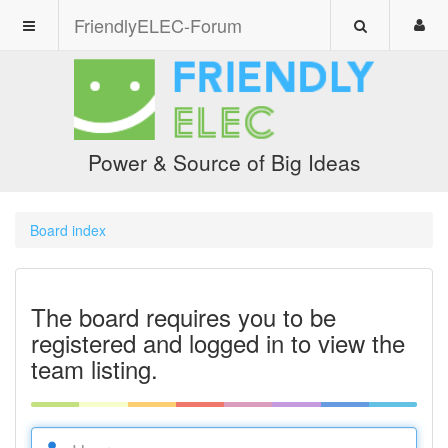
FriendlyELEC-Forum
Power & Source of Big Ideas
Board index
The board requires you to be
registered and logged in to view the
team listing.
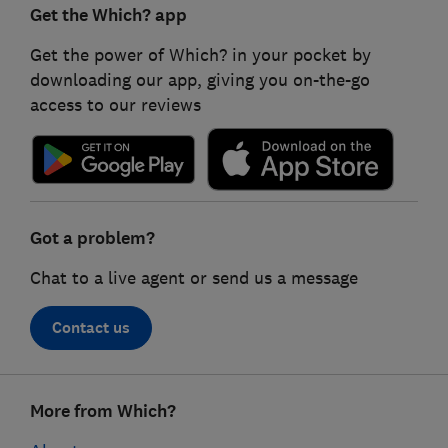
Get the Which? app
Get the power of Which? in your pocket by
downloading our app, giving you on-the-go
access to our reviews
Got a problem?
Chat to a live agent or send us a message
Contact us
Footer
More from Which?
links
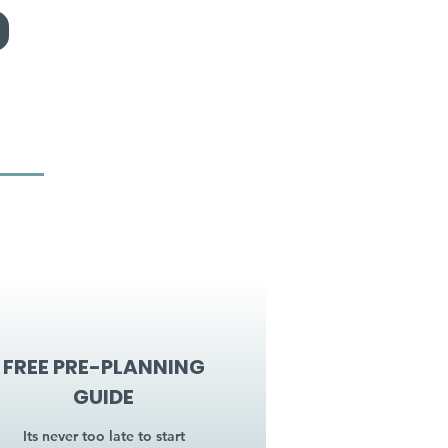
FREE PRE-PLANNING
GUIDE
Its never too late to start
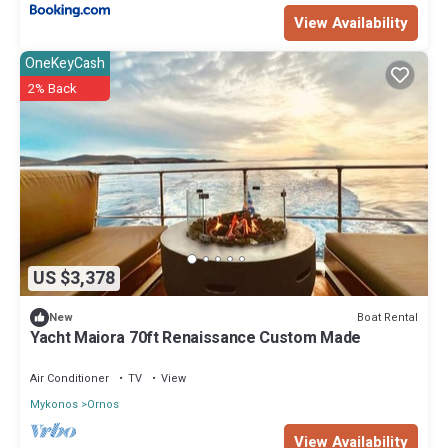
View Availability
OneKeyCash
2% Back
US $3,378
Boat Rental
New
Yacht Maiora 70ft Renaissance Custom Made
Air Conditioner
TV
View
Mykonos
Ornos
View Availability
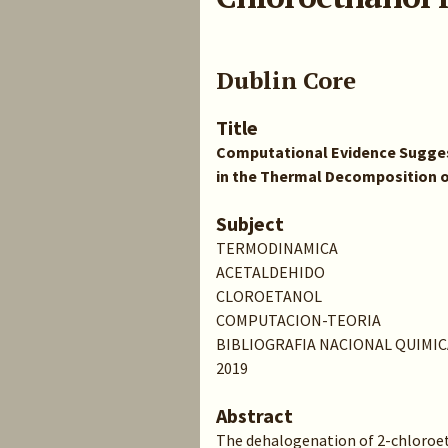
Dublin Core
Title
Computational Evidence Sugges
in the Thermal Decomposition o
Subject
TERMODINAMICA
ACETALDEHIDO
CLOROETANOL
COMPUTACION-TEORIA
BIBLIOGRAFIA NACIONAL QUIMIC
2019
Abstract
The dehalogenation of 2-chloroet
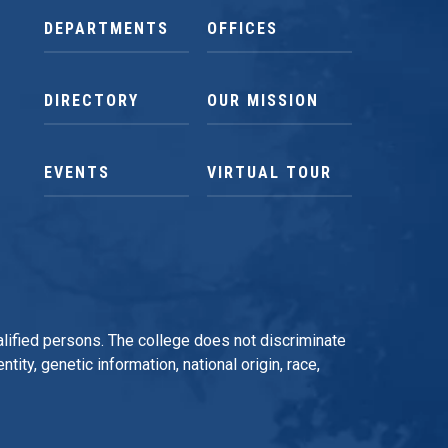
DEPARTMENTS
OFFICES
DIRECTORY
OUR MISSION
EVENTS
VIRTUAL TOUR
qualified persons. The college does not discriminate
tity, genetic information, national origin, race,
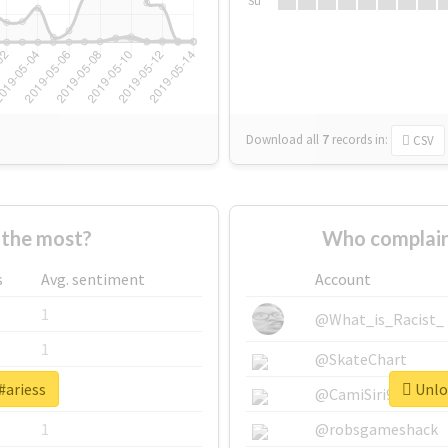
Su
Download all
7
records
in:
CSV
 the most?
Who complain
s
Avg. sentiment
Account
1
@What_is_Racist_
1
@SkateChart
#ariess
Unloc
1
@CamiSiri95
1
@robsgameshack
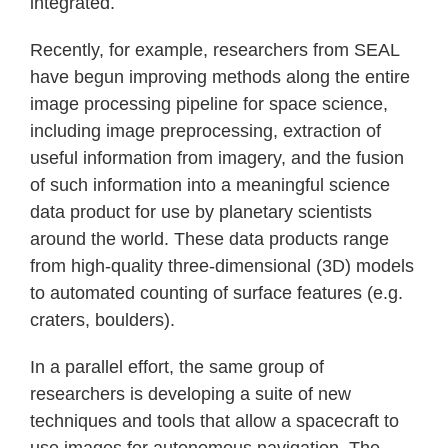
integrated.
Recently, for example, researchers from SEAL
have begun improving methods along the entire
image processing pipeline for space science,
including image preprocessing, extraction of
useful information from imagery, and the fusion
of such information into a meaningful science
data product for use by planetary scientists
around the world. These data products range
from high-quality three-dimensional (3D) models
to automated counting of surface features (e.g.
craters, boulders).
In a parallel effort, the same group of
researchers is developing a suite of new
techniques and tools that allow a spacecraft to
use images for autonomous navigation. The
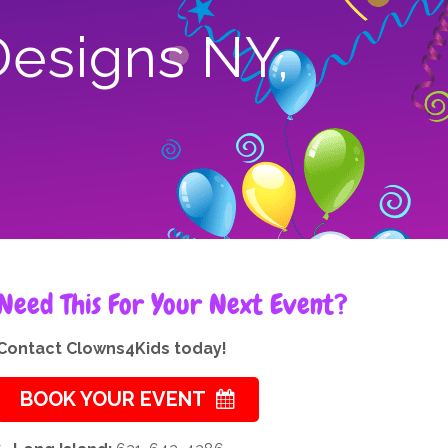
Designs NY,
Need This For Your Next Event?
Contact Clowns4Kids today!
BOOK YOUR EVENT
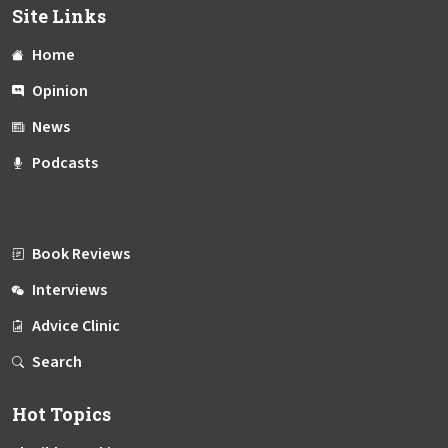
Site Links
Home
Opinion
News
Podcasts
Book Reviews
Interviews
Advice Clinic
Search
Hot Topics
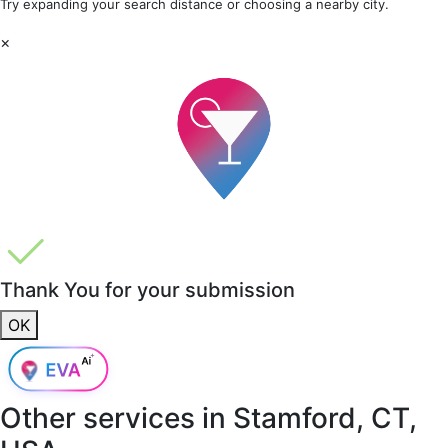
Try expanding your search distance or choosing a nearby city.
×
Thank You for your submission
OK
Other services in
Stamford, CT,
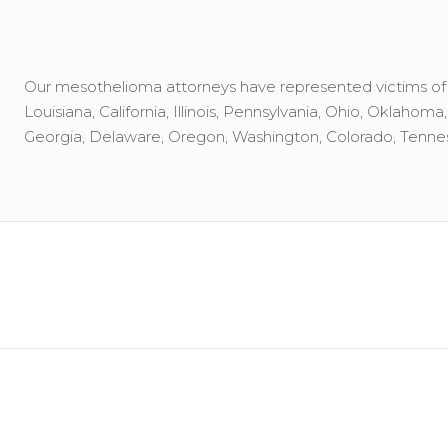
Our mesothelioma attorneys have represented victims of to
Louisiana, California, Illinois, Pennsylvania, Ohio, Oklahom
Georgia, Delaware, Oregon, Washington, Colorado, Tennes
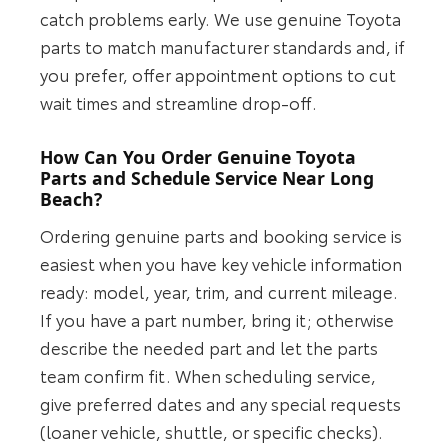
catch problems early. We use genuine Toyota
parts to match manufacturer standards and, if
you prefer, offer appointment options to cut
wait times and streamline drop-off.
How Can You Order Genuine Toyota
Parts and Schedule Service Near Long
Beach?
Ordering genuine parts and booking service is
easiest when you have key vehicle information
ready: model, year, trim, and current mileage.
If you have a part number, bring it; otherwise
describe the needed part and let the parts
team confirm fit. When scheduling service,
give preferred dates and any special requests
(loaner vehicle, shuttle, or specific checks).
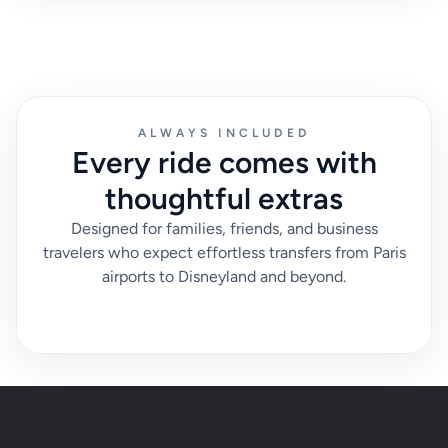
ALWAYS INCLUDED
Every ride comes with
thoughtful extras
Designed for families, friends, and business
travelers who expect effortless transfers from Paris
airports to Disneyland and beyond.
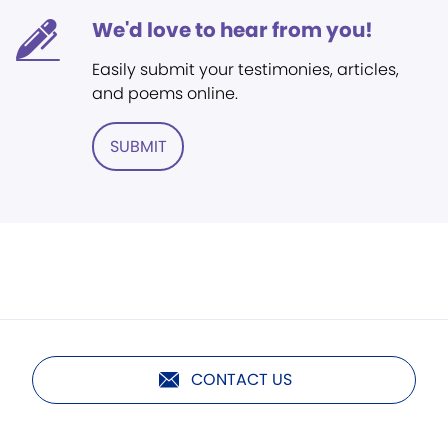
We'd love to hear from you!
Easily submit your testimonies, articles,
and poems online.
SUBMIT
CONTACT US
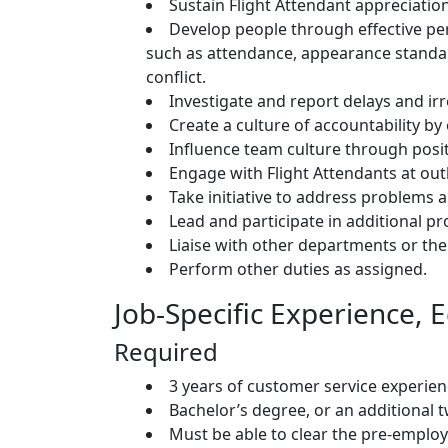
Sustain Flight Attendant appreciation
Develop people through effective p
such as attendance, appearance standar
conflict.
Investigate and report delays and irr
Create a culture of accountability by
Influence team culture through posit
Engage with Flight Attendants at ou
Take initiative to address problem
Lead and participate in additional pr
Liaise with other departments or the
Perform other duties as assigned.
Job-Specific Experience, E
Required
3 years of customer service experien
Bachelor’s degree, or an additional t
Must be able to clear the pre-empl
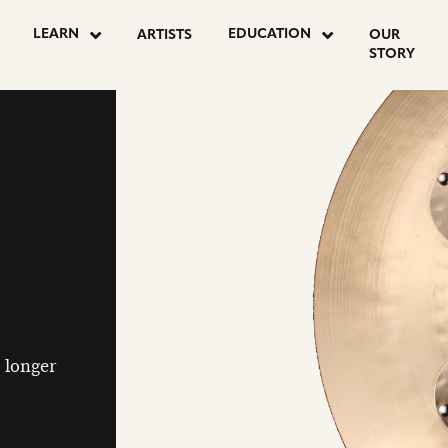
LEARN
EDUCATION
ARTISTS
OUR
STORY
o longer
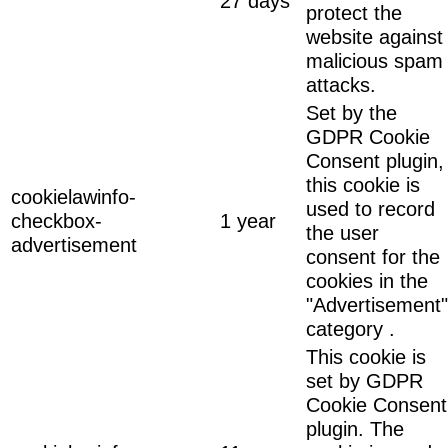
27 days
protect the
website against
malicious spam
attacks.
Set by the
GDPR Cookie
Consent plugin,
this cookie is
cookielawinfo-
used to record
checkbox-
1 year
the user
advertisement
consent for the
cookies in the
"Advertisement"
category .
This cookie is
set by GDPR
Cookie Consent
plugin. The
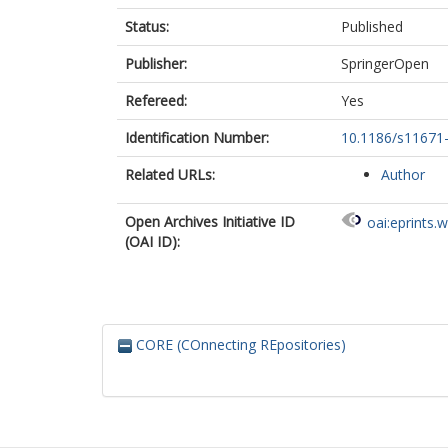
Status:
Published
Publisher:
SpringerOpen
Refereed:
Yes
Identification Number:
10.1186/s11671
Related URLs:
Author
Open Archives Initiative ID
oai:eprints.
(OAI ID):
CORE (COnnecting REpositories)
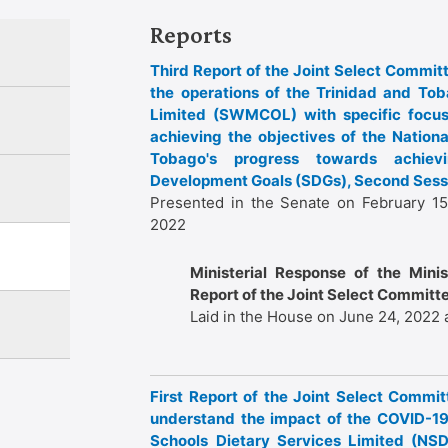
Reports
Third Report of the Joint Select Committ
the operations of the Trinidad and 
Limited (SWMCOL) with specific focus
achieving the objectives of the Nation
Tobago's progress towards achiev
Development Goals (SDGs), Second Sessi
Presented in the Senate on February 15
2022
Ministerial Response of the Minist
Report of the Joint Select Committe
Laid in the House on June 24, 2022 
First Report of the Joint Select Commit
understand the impact of the COVID-19
Schools Dietary Services Limited (NS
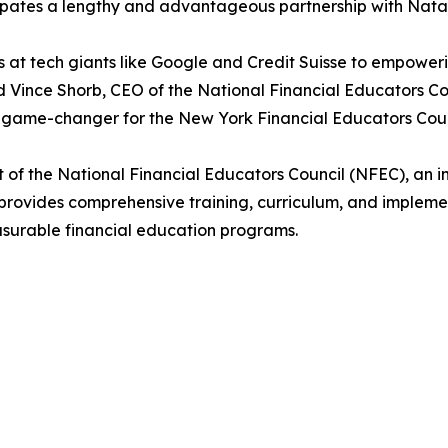
pates a lengthy and advantageous partnership with Natali
s at tech giants like Google and Credit Suisse to empower
id Vince Shorb, CEO of the National Financial Educators Co
e a game-changer for the New York Financial Educators Coun
t of the National Financial Educators Council (NFEC), an 
 provides comprehensive training, curriculum, and imple
asurable financial education programs.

JOB => Convert the text lines in the data above into a Markdown table with two columns, "No." for the row number and "Text" for the line. Skip blank lines and leave the pictures out.

TASK ANSWER =>
| No. | Text |
|---|---|
| 1 | FriendlyELEC-Forum |
| 2 | Power & Source of Big Ideas |
| 3 | Board index |
| 4 | The board requires you to be |
| 5 | registered and logged in to view the |
| 6 | team listing. |
| 7 | Get the Which? app |
| 8 | Get the power of Which? in your pocket by |
| 9 | downloading our app, giving you on-the-go |
| 10 | access to our reviews |
| 11 | Got a problem? |
| 12 | Chat to a live agent or send us a message |
| 13 | Contact us |
| 14 | Footer |
| 15 | More from Which? |
| 16 | links |
| 17 | FREE PRE-PLANNING |
| 18 | GUIDE |
| 19 | Its never too late to start |
| 20 | View Availability |
| 21 | OneKeyCash |
| 22 | 2% Back |
| 23 | US $3,378 |
| 24 | Boat Rental |
| 25 | New |
| 26 | Yacht Maiora 70ft Renaissance Custom Made |
| 27 | Air Conditioner |
| 28 | TV |
| 29 | View |
| 30 | Mykonos |
| 31 | Ornos |
| 32 | View Availability |
| 33 | Dublin Core |
| 34 | Title |
| 35 | Computational Evidence Sugges |
| 36 | in the Thermal Decomposition o |
| 37 | Subject |
| 38 | TERMODINAMICA |
| 39 | ACETALDEHIDO |
| 40 | CLOROETANOL |
| 41 | COMPUTACION-TEORIA |
| 42 | BIBLIOGRAFIA NACIONAL QUIMIC |
| 43 | 2019 |
| 44 | Abstract |
| 45 | The dehalogenation of 2-chloroet |
| 46 | DEPARTMENTS |
| 47 | OFFICES |
| 48 | DIRECTORY |
| 49 | OUR MISSION |
| 50 | EVENTS |
| 51 | VIRTUAL TOUR |
| 52 | qualified persons. The college does not discriminate |
| 53 | tity, genetic information, national origin, race, |
| 54 | Su |
| 55 | Download all |
| 56 | 7 |
| 57 | records |
| 58 | in: |
| 59 | CSV |
| 60 |  the most? |
| 61 | Who complain |
| 62 | s |
| 63 | Avg. sentiment |
| 64 | Account |
| 65 | 1 |
| 66 | @What_is_Racist_ |
| 67 | 1 |
| 68 | @SkateChart |
| 69 | #ariess |
| 70 | Unloc |
| 71 | 1 |
| 72 | @CamiSiri95 |
| 73 | 1 |
| 74 | @robsgameshack |
| 75 | integrated. |
| 76 | Recently, for example, researchers from SEAL |
| 77 | have begun improving methods along the entire |
| 78 | image processing pipeline for space science, |
| 79 | including image preprocessing, extraction of |
| 80 | useful information from imagery, and the fusion |
| 81 | of such information into a meaningful science |
| 82 | data product for use by planetary scientists |
| 83 | around the world. These data products range |
| 84 | from high-quality three-dimensional (3D) models |
| 85 | to automated counting of surface features (e.g. |
| 86 | craters, boulders). |
| 87 | In a parallel effort, the same group of |
| 88 | researchers is developing a suite of new |
| 89 | techniques and tools that allow a spacecraft to |
| 90 | use images for autonomous navigation. The |
| 91 | Designs NY, |
| 92 | Need This For Your Next Event? |
| 93 | Contact Clowns4Kids today! |
| 94 | BOOK YOUR EVENT |
| 95 | Site Links |
| 96 | Home |
| 97 | Opinion |
| 98 | News |
| 99 | Podcasts |
| 100 | Book Reviews |
| 101 | Interviews |
| 102 | Advice Clinic |
| 103 | Search |
| 104 | Hot Topics |
| 105 | Try expanding your search distance or choosing a nearby city. |
| 106 | × |
| 107 | Thank You for your submission |
| 108 | OK |
| 109 | Other services in |
| 110 | Stamford, CT, |
| 111 | Our mesothelioma attorneys have represented victims of to |
| 112 | Louisiana, California, Illinois, Pennsylvania, Ohio, Oklahom |
| 113 | Georgia, Delaware, Oregon, Washington, Colorado, Tennes |
| 114 | catch problems early. We use genuine Toyota |
| 115 | parts to match manufacturer standards and, if |
| 116 | you prefer, offer appointment options to cut |
| 117 | wait times and streamline drop-off. |
| 118 | How Can You Order Genuine Toyota |
| 119 | Parts and Schedule Service Near Long |
| 120 | Beach? |
| 121 | Ordering genuine parts and booking service is |
| 122 | easiest when you have key vehicle information |
| 123 | ready: model, year, trim, and current mileage. |
| 124 | If you have a part number, bring it; otherwise |
| 125 | describe the needed part and let the parts |
| 126 | team confirm fit. When scheduling service, |
| 127 | give preferred dates and any special requests |
| 128 | (loaner vehicle, shuttle, or specific checks). |
| 129 | ALWAYS INCLUDED |
| 130 | Every ride comes with |
| 131 | thoughtful extras |
| 132 | Designed for families, friends, and business |
| 133 | travelers who expect effortless transfers from Paris |
| 134 | airports to Disneyland and beyond. |
| 135 | We'd love to hear from you! |
| 136 | Easily submit your testimonies, articles, |
| 137 | and poems online. |
| 138 | SUBMIT |
| 139 | CONTACT US |
| 140 | Sustain Flight Attendant appreciation |
| 141 | Develop people through effective p |
| 142 | such as attendance, appearance standar |
| 143 | conflict. |
| 144 | Investigate and report delays and irr |
| 145 | Create a culture of accountability by |
| 146 | Influence team culture through posit |
| 147 | Engage with Flight Attendants at ou |
| 148 | Take initiative to address problem |
| 149 | Lead and participate in additional pr |
| 150 | Liaise with other departments or the |
| 151 | Perform other duties as assigned. |
| 152 | Job-Specific Experience, E |
| 153 | Required |
| 154 | 3 years of customer service experien |
| 155 | Bachelor’s degree, or an additional t |
| 156 | Must be able to clear the pre-empl |
| 157 | LEARN |
| 158 | EDUCATION |
| 159 | ARTISTS |
| 160 | OUR |
| 161 | STORY |
| 162 | o longer |
| 163 | 27 days |
| 164 | protect the |
| 165 | website against |
| 166 | malicious spam |
| 167 | attacks. |
| 168 | Set by the |
| 169 | GDPR Cookie |
| 170 | Consent plugin, |
| 171 | this cookie is |
| 172 | cookielawinfo- |
| 173 | used to record |
| 174 | checkbox- |
| 175 | 1 year |
| 176 | the user |
| 177 | advertisement |
| 178 | consent for the |
| 179 | cookies in the |
| 180 | "Advertisement" |
| 181 | category . |
| 182 | This cookie is |
| 183 | set by GDPR |
| 184 | Cookie Consent |
| 185 | plugin. The |
| 186 | Status: |
| 187 | Published |
| 188 | Publisher: |
| 189 | SpringerOpen |
| 190 | Refereed: |
| 191 | Yes |
| 192 | Identification Number: |
| 193 | 10.1186/s11671 |
| 194 | Related URLs: |
| 195 | Author |
| 196 | Open Archives Initiative ID |
| 197 | oai:eprints. |
| 198 | (OAI ID): |
| 199 | CORE (COnnecting REpositories) |
| 200 | Reports |
| 201 | Third Report of the Joint Select Committ |
| 202 | the operations of the Trinidad and  |
| 203 | Limited (SWMCOL) with specific focus |
| 204 | achieving the objectives of the Nation |
| 205 | Tobago's progress towards achiev |
| 206 | Development Goals (SDGs), Second Sessi |
| 207 | Presented in the Senate on February 15 |
| 208 | 2022 |
| 209 | Ministerial Response of the Minist |
| 210 | Report of the Joint Select Committe |
| 211 | Laid in the House on June 24, 2022  |
| 212 | First Report of the Joint Select Commit |
| 213 | understand the impact of the COVID-19 |
| 214 | Schools Dietary Services Limited (NS |
| 215 | pates a lengthy and advantageous partnership with Natali |
| 216 | s at tech giants like Google and Credit Suisse to empower |
| 217 | id Vince Shorb, CEO of the National Financial Educators Co |
| 218 | e a game-changer for the New York Financial Educators Coun |
| 219 | t of the National Financial Educators Council (NFEC), an  |
| 220 |  provides comprehensive training, curriculum, and imple |
| 221 | asurable financial education programs. |